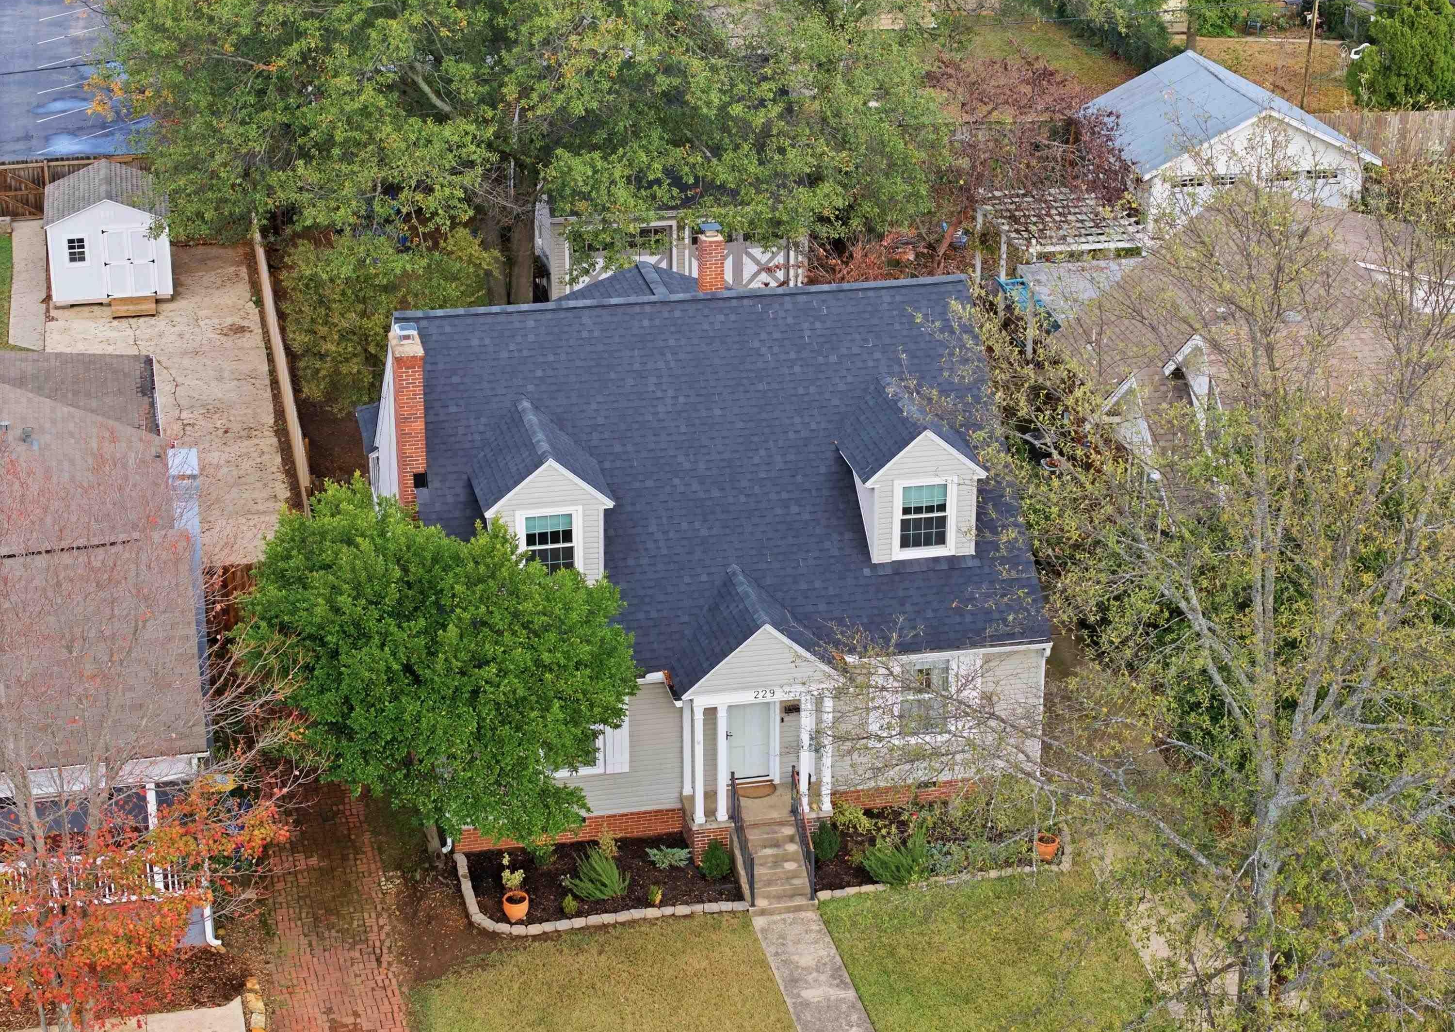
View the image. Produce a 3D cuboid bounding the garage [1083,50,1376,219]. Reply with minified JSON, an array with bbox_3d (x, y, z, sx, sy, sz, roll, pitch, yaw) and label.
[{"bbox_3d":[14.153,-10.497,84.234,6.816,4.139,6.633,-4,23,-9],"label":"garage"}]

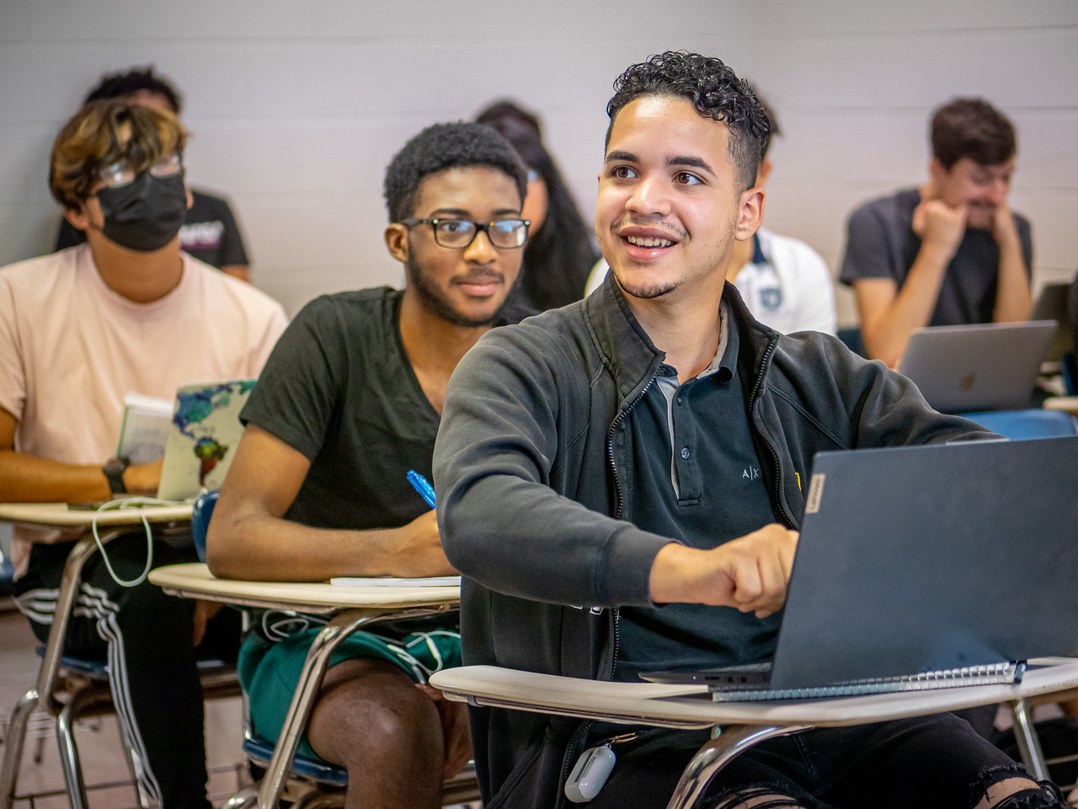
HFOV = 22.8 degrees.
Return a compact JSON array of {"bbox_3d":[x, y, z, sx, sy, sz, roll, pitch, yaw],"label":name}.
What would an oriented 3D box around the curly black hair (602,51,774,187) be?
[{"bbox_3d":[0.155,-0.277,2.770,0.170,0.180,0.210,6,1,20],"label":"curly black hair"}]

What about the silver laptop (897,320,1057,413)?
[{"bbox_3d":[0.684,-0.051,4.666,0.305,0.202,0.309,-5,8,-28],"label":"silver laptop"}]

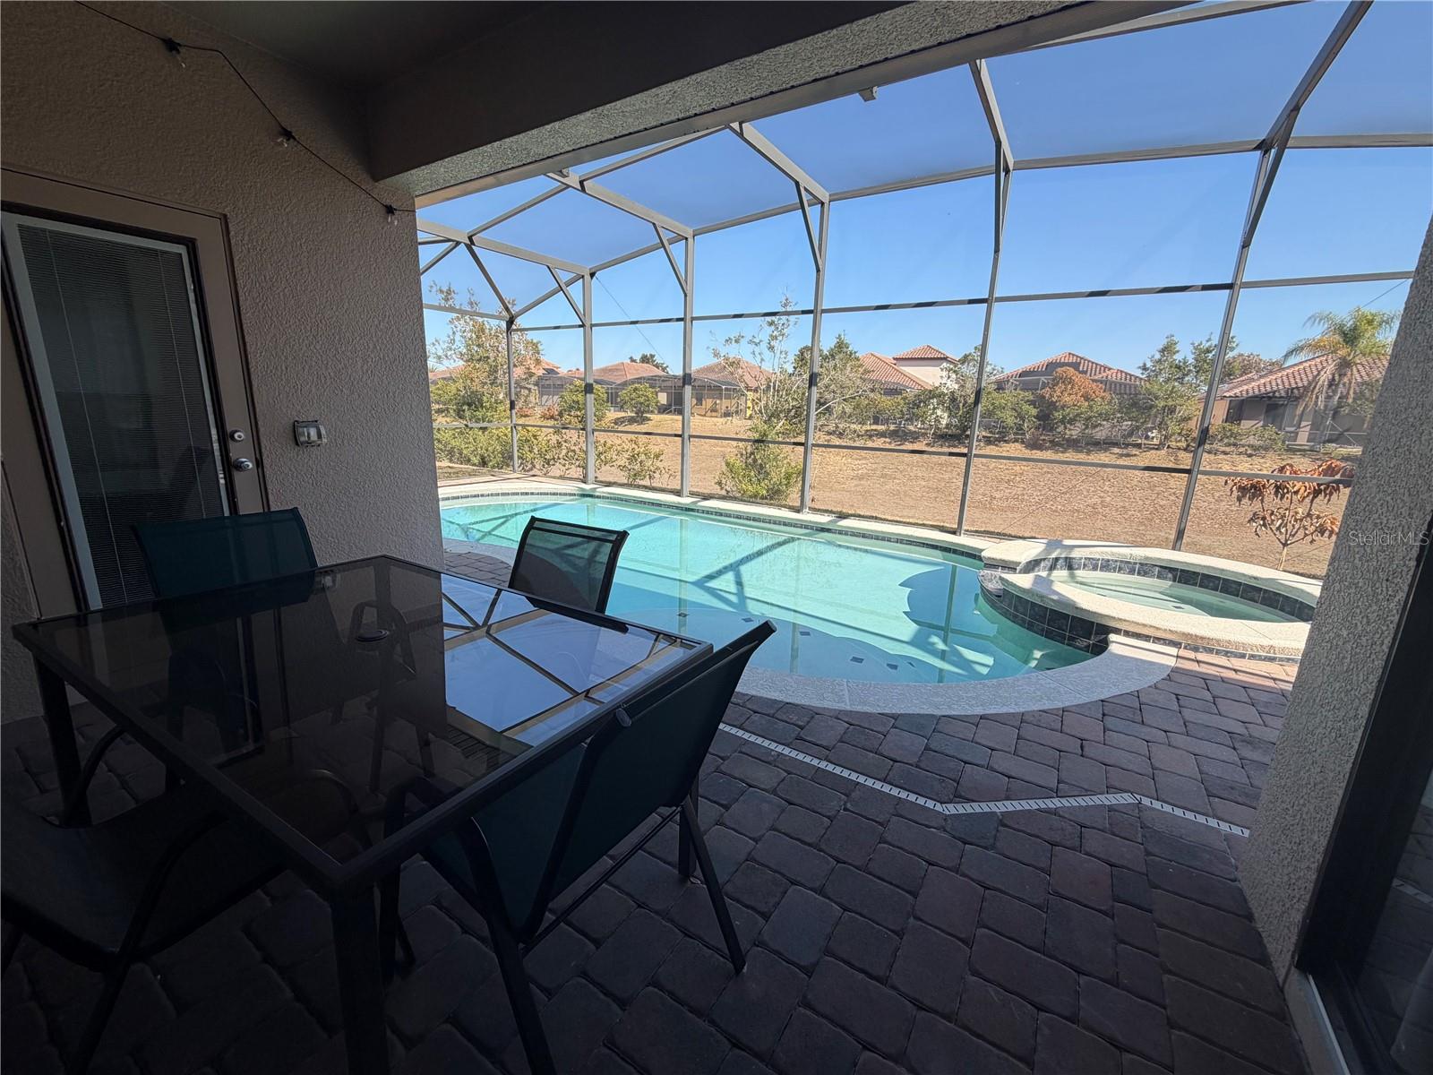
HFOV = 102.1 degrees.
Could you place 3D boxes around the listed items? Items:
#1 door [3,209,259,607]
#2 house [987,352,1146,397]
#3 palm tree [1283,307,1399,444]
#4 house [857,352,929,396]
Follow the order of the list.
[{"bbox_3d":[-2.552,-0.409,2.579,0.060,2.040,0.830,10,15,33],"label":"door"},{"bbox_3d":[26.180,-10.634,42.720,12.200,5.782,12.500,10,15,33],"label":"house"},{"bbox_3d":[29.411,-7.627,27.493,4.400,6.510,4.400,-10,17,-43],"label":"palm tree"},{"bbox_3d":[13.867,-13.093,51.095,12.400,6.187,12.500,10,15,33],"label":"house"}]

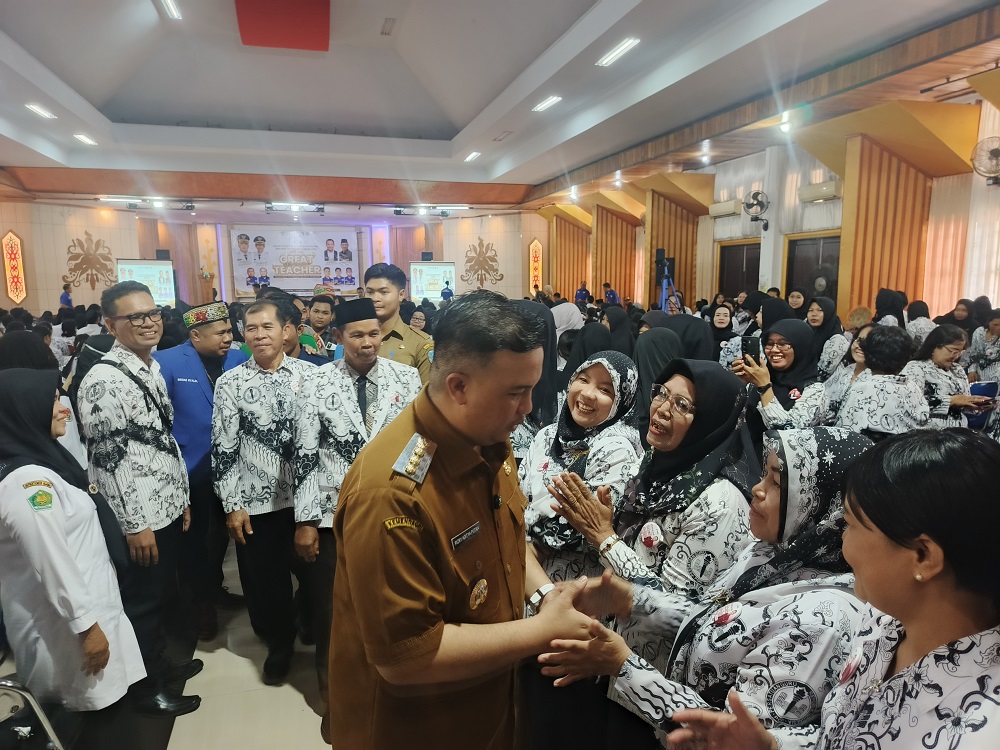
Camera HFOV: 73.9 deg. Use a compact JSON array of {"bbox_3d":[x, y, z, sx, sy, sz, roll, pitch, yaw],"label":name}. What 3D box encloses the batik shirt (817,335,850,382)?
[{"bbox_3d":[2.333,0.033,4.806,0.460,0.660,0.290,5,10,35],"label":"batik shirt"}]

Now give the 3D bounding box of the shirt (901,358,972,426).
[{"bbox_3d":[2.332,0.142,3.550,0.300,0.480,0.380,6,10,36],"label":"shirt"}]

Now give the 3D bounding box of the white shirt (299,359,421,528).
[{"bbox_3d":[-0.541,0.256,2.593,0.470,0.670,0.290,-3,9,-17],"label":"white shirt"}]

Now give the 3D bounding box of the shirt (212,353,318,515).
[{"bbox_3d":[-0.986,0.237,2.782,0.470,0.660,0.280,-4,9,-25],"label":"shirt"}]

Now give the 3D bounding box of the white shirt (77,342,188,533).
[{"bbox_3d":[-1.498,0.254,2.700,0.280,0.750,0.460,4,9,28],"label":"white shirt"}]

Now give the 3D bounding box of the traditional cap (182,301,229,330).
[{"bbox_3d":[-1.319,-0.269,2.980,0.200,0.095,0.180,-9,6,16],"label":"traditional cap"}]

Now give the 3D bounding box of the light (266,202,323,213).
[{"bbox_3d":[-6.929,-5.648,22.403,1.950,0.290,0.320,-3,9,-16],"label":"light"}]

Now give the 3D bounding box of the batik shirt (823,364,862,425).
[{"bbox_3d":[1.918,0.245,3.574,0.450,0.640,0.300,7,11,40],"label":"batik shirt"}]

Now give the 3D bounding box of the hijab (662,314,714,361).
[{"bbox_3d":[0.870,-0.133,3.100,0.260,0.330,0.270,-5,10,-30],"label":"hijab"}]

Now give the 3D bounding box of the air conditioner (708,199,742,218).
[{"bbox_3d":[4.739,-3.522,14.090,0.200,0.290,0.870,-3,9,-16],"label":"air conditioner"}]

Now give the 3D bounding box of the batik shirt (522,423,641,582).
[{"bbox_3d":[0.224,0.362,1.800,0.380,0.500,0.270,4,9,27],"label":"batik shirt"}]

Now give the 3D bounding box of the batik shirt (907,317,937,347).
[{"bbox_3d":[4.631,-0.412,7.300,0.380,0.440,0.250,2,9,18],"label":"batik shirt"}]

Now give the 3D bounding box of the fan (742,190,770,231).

——

#### [Your assignment]
In your copy of the entries above, leave out the pictures and keep every word exact.

#### [Task answer]
View the image. Produce a 3D cuboid bounding the garage [1083,50,1376,219]. Reply with minified JSON, an array with bbox_3d (x, y, z, sx, sy, sz, roll, pitch, yaw) and label.
[{"bbox_3d":[14.153,-10.497,84.234,6.816,4.139,6.633,-4,23,-9],"label":"garage"}]

HFOV = 22.8 degrees.
Return a compact JSON array of {"bbox_3d":[x, y, z, sx, sy, sz, roll, pitch, yaw],"label":name}.
What would an oriented 3D box around the curly black hair (602,51,774,187) be?
[{"bbox_3d":[0.155,-0.277,2.770,0.170,0.180,0.210,6,1,20],"label":"curly black hair"}]

What about the silver laptop (897,320,1057,413)?
[{"bbox_3d":[0.684,-0.051,4.666,0.305,0.202,0.309,-5,8,-28],"label":"silver laptop"}]

HFOV = 102.1 degrees.
Could you place 3D boxes around the listed items? Items:
#1 door [3,209,259,607]
#2 house [987,352,1146,397]
#3 palm tree [1283,307,1399,444]
#4 house [857,352,929,396]
Follow the order of the list.
[{"bbox_3d":[-2.552,-0.409,2.579,0.060,2.040,0.830,10,15,33],"label":"door"},{"bbox_3d":[26.180,-10.634,42.720,12.200,5.782,12.500,10,15,33],"label":"house"},{"bbox_3d":[29.411,-7.627,27.493,4.400,6.510,4.400,-10,17,-43],"label":"palm tree"},{"bbox_3d":[13.867,-13.093,51.095,12.400,6.187,12.500,10,15,33],"label":"house"}]

Camera HFOV: 73.9 deg. Use a compact JSON array of {"bbox_3d":[x, y, z, sx, sy, sz, roll, pitch, yaw],"label":name}. What 3D box encloses the batik shirt (817,335,850,382)?
[{"bbox_3d":[2.333,0.033,4.806,0.460,0.660,0.290,5,10,35],"label":"batik shirt"}]

Now give the 3D bounding box of the shirt (901,358,972,426).
[{"bbox_3d":[2.332,0.142,3.550,0.300,0.480,0.380,6,10,36],"label":"shirt"}]

Now give the 3D bounding box of the white shirt (299,359,421,528).
[{"bbox_3d":[-0.541,0.256,2.593,0.470,0.670,0.290,-3,9,-17],"label":"white shirt"}]

Now give the 3D bounding box of the shirt (212,353,318,515).
[{"bbox_3d":[-0.986,0.237,2.782,0.470,0.660,0.280,-4,9,-25],"label":"shirt"}]

Now give the 3D bounding box of the white shirt (77,342,188,533).
[{"bbox_3d":[-1.498,0.254,2.700,0.280,0.750,0.460,4,9,28],"label":"white shirt"}]

Now give the 3D bounding box of the traditional cap (182,301,229,330).
[{"bbox_3d":[-1.319,-0.269,2.980,0.200,0.095,0.180,-9,6,16],"label":"traditional cap"}]

Now give the 3D bounding box of the light (266,202,323,213).
[{"bbox_3d":[-6.929,-5.648,22.403,1.950,0.290,0.320,-3,9,-16],"label":"light"}]

Now give the 3D bounding box of the batik shirt (823,364,862,425).
[{"bbox_3d":[1.918,0.245,3.574,0.450,0.640,0.300,7,11,40],"label":"batik shirt"}]

Now give the 3D bounding box of the hijab (662,314,714,361).
[{"bbox_3d":[0.870,-0.133,3.100,0.260,0.330,0.270,-5,10,-30],"label":"hijab"}]

Now give the 3D bounding box of the air conditioner (708,199,742,218).
[{"bbox_3d":[4.739,-3.522,14.090,0.200,0.290,0.870,-3,9,-16],"label":"air conditioner"}]

Now give the 3D bounding box of the batik shirt (522,423,641,582).
[{"bbox_3d":[0.224,0.362,1.800,0.380,0.500,0.270,4,9,27],"label":"batik shirt"}]

Now give the 3D bounding box of the batik shirt (907,317,937,347).
[{"bbox_3d":[4.631,-0.412,7.300,0.380,0.440,0.250,2,9,18],"label":"batik shirt"}]

Now give the 3D bounding box of the fan (742,190,770,231).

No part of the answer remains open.